That first one is real cool. YOu have a real talent!


----------



## Birchbark (Apr 3, 2008)

Glad you liked it pjannjr. if you pm me your email i will send you the psd file i have for it. If you want it. 

let me know if you want anything else.


----------



## Birchbark (Apr 3, 2008)

zookeeper i made a couple in black and white of course they can be any color you want. or multiple colors of course. the first one is going with the music type theme. the second is more a retro party feel. black and white is cheaper and easier to print if i understand it correctly. anyway can make tehm anyway you want or not at all. 

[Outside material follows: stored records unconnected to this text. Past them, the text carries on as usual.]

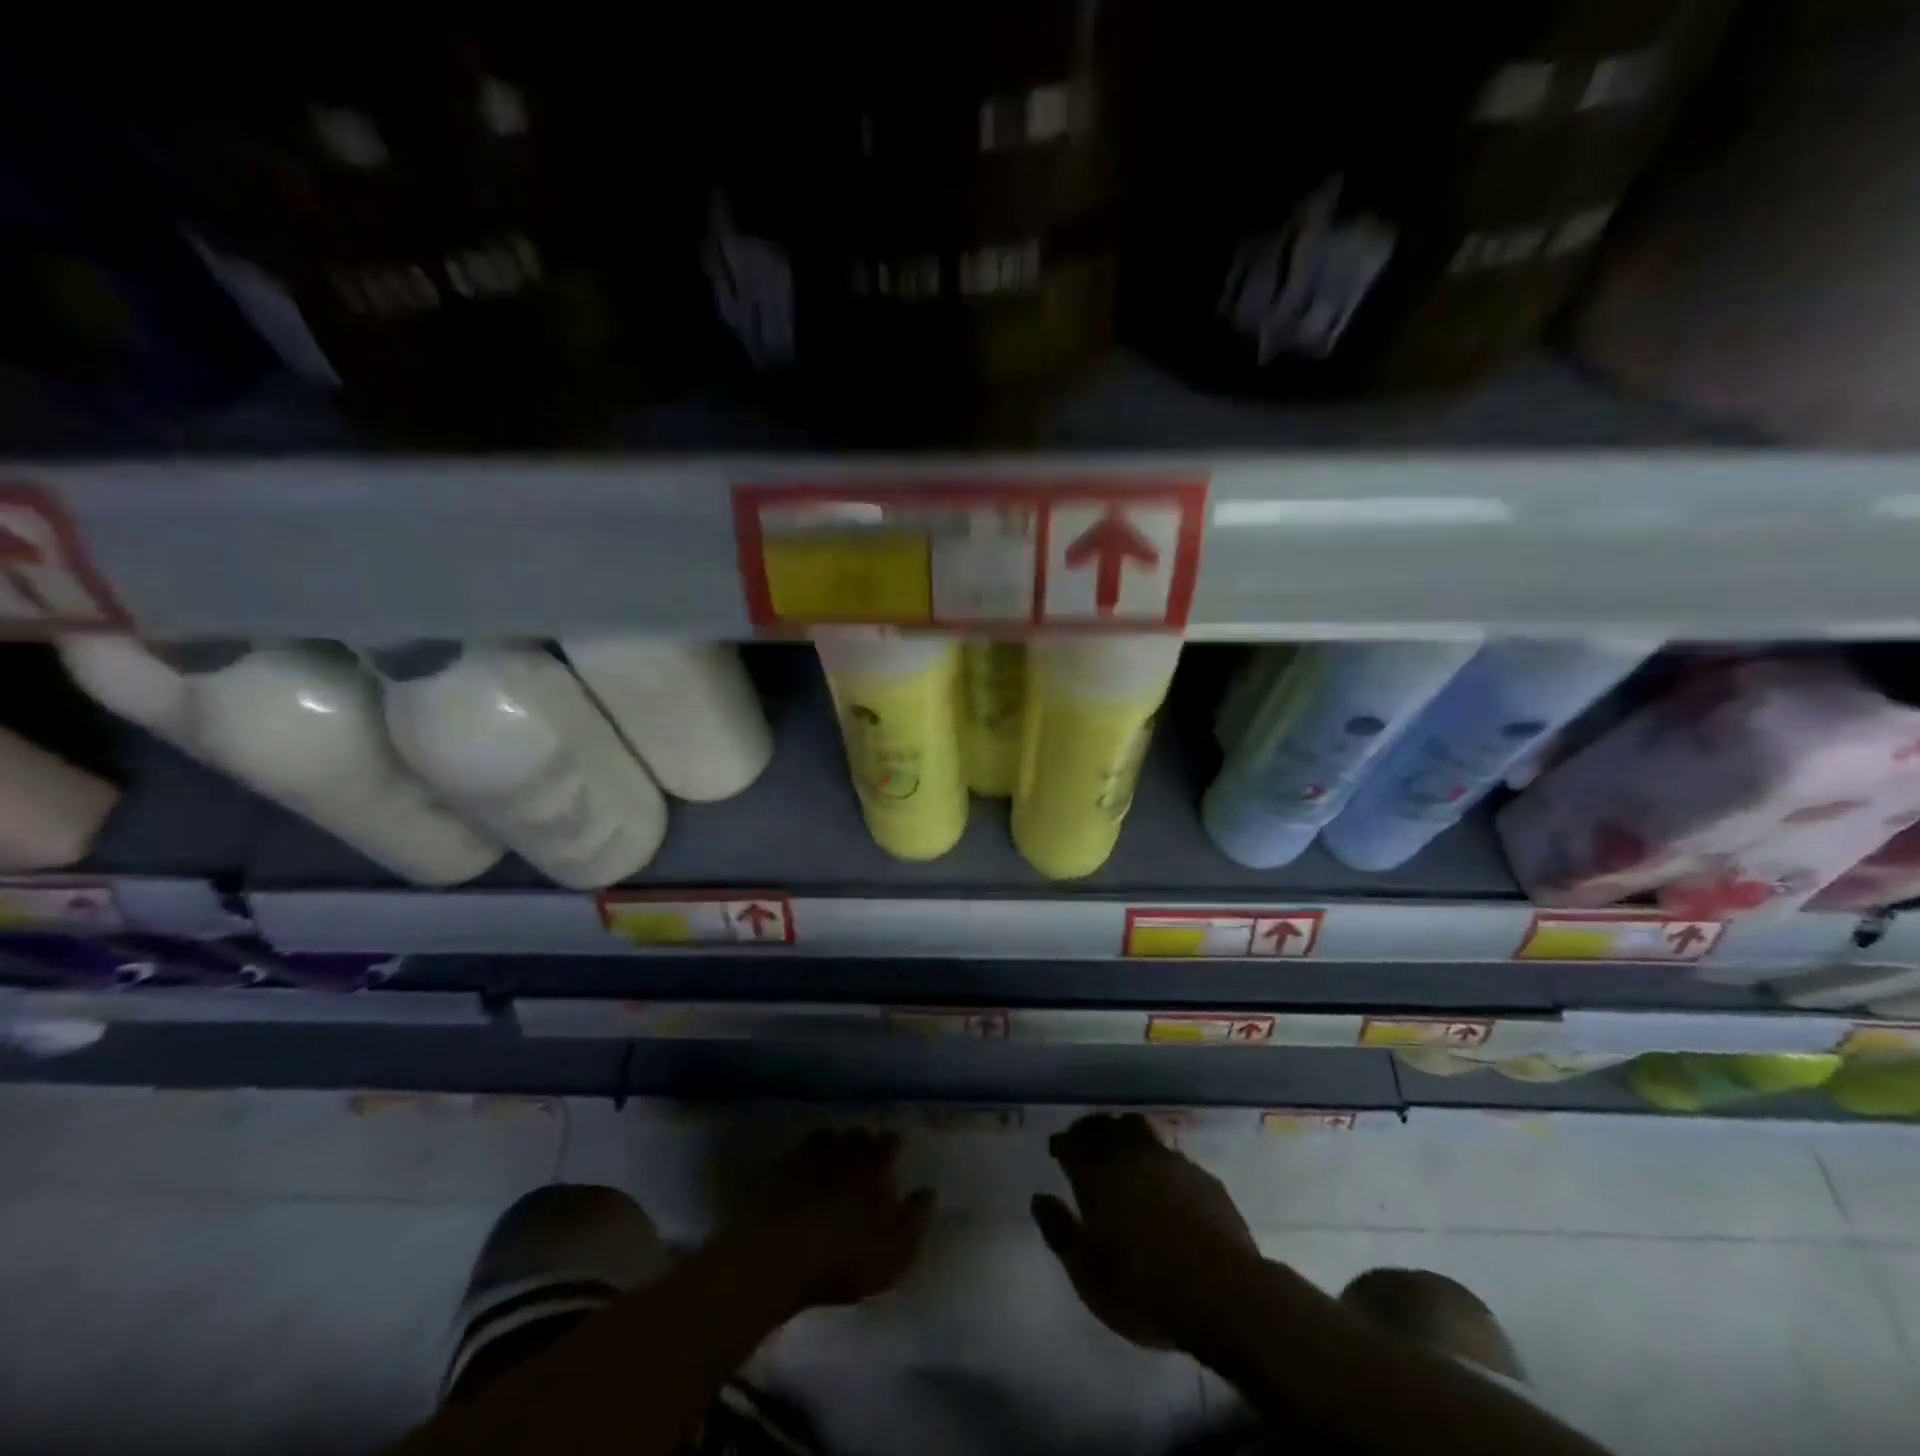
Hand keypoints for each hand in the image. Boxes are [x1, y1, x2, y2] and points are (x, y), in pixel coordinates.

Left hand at [725, 1128, 934, 1315]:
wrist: (775, 1253)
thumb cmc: (844, 1257)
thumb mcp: (894, 1251)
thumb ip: (915, 1220)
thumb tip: (929, 1192)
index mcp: (875, 1166)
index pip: (889, 1144)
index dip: (893, 1145)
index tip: (895, 1148)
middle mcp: (843, 1151)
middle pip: (857, 1136)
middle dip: (862, 1141)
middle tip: (864, 1152)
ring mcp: (806, 1156)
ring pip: (824, 1138)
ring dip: (830, 1145)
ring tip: (831, 1157)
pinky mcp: (774, 1170)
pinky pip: (792, 1157)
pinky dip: (798, 1161)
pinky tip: (796, 1174)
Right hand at [1032, 1113, 1260, 1349]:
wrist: (1221, 1293)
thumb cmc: (1142, 1289)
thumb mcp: (1086, 1272)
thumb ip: (1059, 1230)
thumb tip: (1039, 1198)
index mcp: (1097, 1175)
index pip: (1071, 1143)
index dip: (1062, 1143)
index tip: (1057, 1148)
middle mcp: (1130, 1155)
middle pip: (1104, 1126)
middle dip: (1090, 1129)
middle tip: (1084, 1140)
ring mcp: (1169, 1161)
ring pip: (1139, 1128)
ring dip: (1124, 1131)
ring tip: (1121, 1145)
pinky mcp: (1201, 1176)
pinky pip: (1171, 1153)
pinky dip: (1157, 1156)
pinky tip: (1162, 1176)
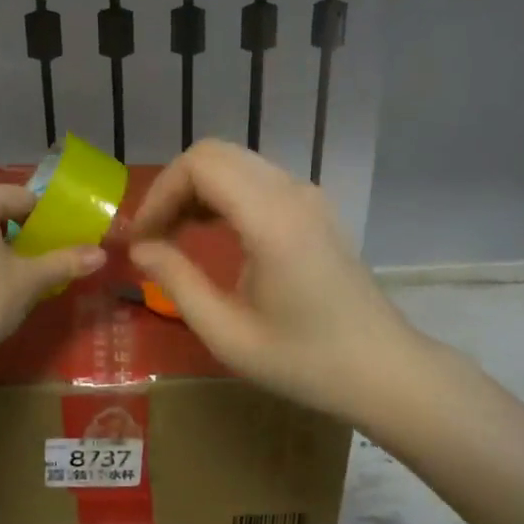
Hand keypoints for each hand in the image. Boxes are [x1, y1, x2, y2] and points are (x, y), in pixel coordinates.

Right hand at [129, 141, 423, 421]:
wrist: (382, 370)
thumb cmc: (304, 361)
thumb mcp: (227, 334)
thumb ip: (177, 282)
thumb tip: (140, 249)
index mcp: (271, 219)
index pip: (200, 165)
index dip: (159, 193)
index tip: (141, 238)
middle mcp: (292, 192)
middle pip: (215, 154)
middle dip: (173, 188)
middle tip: (152, 236)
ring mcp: (309, 196)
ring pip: (236, 162)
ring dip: (197, 190)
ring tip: (174, 236)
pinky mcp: (315, 208)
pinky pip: (257, 179)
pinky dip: (223, 194)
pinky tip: (211, 232)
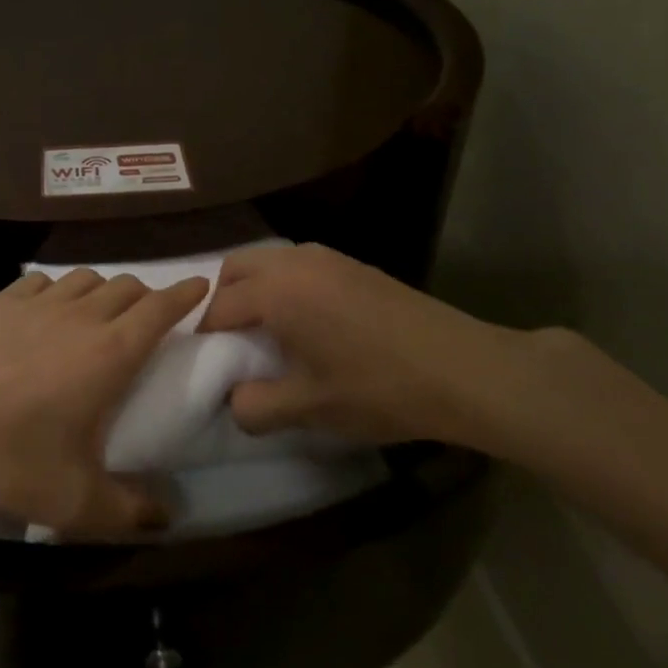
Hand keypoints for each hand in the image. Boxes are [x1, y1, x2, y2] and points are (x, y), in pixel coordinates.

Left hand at [0, 268, 208, 536]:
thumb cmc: (9, 459)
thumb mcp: (76, 501)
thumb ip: (129, 510)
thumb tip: (167, 516)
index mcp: (110, 352)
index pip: (160, 307)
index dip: (184, 294)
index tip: (200, 288)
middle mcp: (81, 316)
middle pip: (127, 286)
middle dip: (146, 297)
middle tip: (148, 322)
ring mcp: (38, 303)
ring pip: (87, 278)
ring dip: (103, 292)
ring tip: (98, 318)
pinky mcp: (1, 301)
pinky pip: (44, 282)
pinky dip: (59, 291)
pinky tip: (47, 313)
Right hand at [199, 242, 554, 450]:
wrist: (464, 369)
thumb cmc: (379, 389)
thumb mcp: (310, 409)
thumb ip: (256, 407)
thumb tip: (234, 401)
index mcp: (276, 292)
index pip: (218, 307)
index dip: (204, 337)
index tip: (207, 365)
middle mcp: (294, 262)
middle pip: (235, 269)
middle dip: (222, 301)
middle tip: (232, 343)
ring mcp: (326, 257)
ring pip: (267, 262)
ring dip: (254, 290)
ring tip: (268, 334)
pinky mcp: (352, 263)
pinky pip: (297, 264)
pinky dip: (284, 285)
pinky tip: (307, 323)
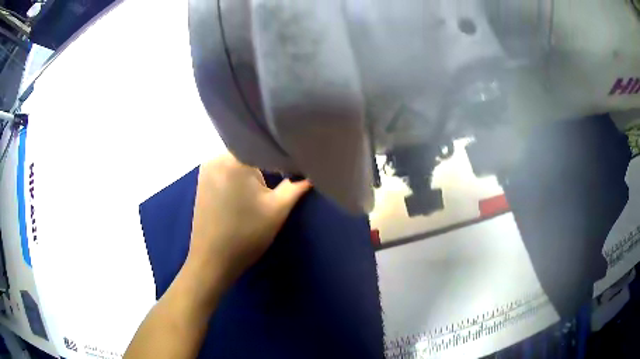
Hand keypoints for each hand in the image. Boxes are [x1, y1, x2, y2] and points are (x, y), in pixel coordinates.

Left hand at [185, 153, 310, 290]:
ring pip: (237, 162)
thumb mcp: (277, 210)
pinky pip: (225, 171)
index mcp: (233, 160)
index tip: (293, 165)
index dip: (281, 155)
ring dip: (251, 172)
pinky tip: (244, 194)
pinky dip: (238, 177)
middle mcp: (215, 158)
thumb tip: (311, 172)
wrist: (212, 261)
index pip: (264, 147)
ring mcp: (205, 170)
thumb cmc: (246, 235)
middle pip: (249, 153)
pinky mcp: (201, 183)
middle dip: (266, 164)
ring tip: (263, 188)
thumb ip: (296, 186)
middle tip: (281, 177)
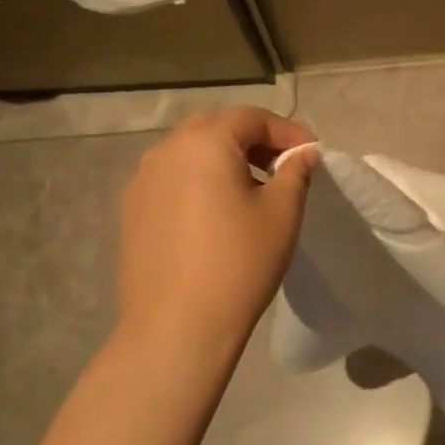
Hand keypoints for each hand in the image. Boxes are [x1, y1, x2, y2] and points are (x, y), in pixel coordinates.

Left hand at [111, 108, 318, 368]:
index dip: (287, 131)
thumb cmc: (238, 263)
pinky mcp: (132, 210)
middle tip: (284, 166)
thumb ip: (295, 172)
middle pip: (217, 128)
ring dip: (226, 159)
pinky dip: (200, 181)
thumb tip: (302, 153)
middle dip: (255, 140)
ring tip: (254, 189)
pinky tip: (218, 213)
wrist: (176, 326)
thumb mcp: (282, 213)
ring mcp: (142, 180)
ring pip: (191, 152)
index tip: (312, 154)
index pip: (252, 118)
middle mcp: (166, 150)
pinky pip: (173, 178)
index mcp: (204, 142)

just read the pm lol well okay will send them there and get with you that way










little more amped up!


----------



## Nevada (Sep 9, 2004)

I wish I could help with your logo, but quite frankly I don't have an artistic bone in my body. I guess all of my creativity was channeled into engineering.

But there is one thing I can help you with, and that's having the right tools. I'm seeing talk of Photoshop and Photoshop files (.psd files) in this thread. For those of you who don't have $700 to invest into Photoshop but still need Photoshop capabilities, there is a free alternative.

Of course, you could get GIMP, which is free and has similar capabilities as Photoshop, but GIMP doesn't work anything like Photoshop. However, GIMP has been ported to work just like Photoshop in another free product called Gimpshop. It's a terrific product that looks and works almost exactly like Photoshop 5.5 & 6.0. It even does advanced graphic editing functions, such as layering and channeling. It's available for Windows, Mac, Linux, and other operating systems.

You can learn more about Gimpshop and even download it for free at this link.

http://gimpshop.com

By the way, yes, Gimpshop can handle .psd files. I'm not positive if it can handle psd files from the latest versions of Photoshop, but it doesn't cost anything to try.

Good luck on your logo.


----------



## ptannjr (Jul 29, 2008)

Well i used a variation of these logo for about a year. Then about 2 years ago i had a local kid work with me for a new logo. We have run with it for the last 2 years and done well for us. 

Heck we had the kid who designed it got it as his first Tattoo, another client got it tattooed on his leg and my business partner and I both got it as a tattoo as well. Dont think we will change it any time soon! LOL

As far as Gimp goes, it has become a standard for me. I use it in ALL my graphics. I have learned quite abit and gotten some great results. Thanks for turning me on to Gimp.


----------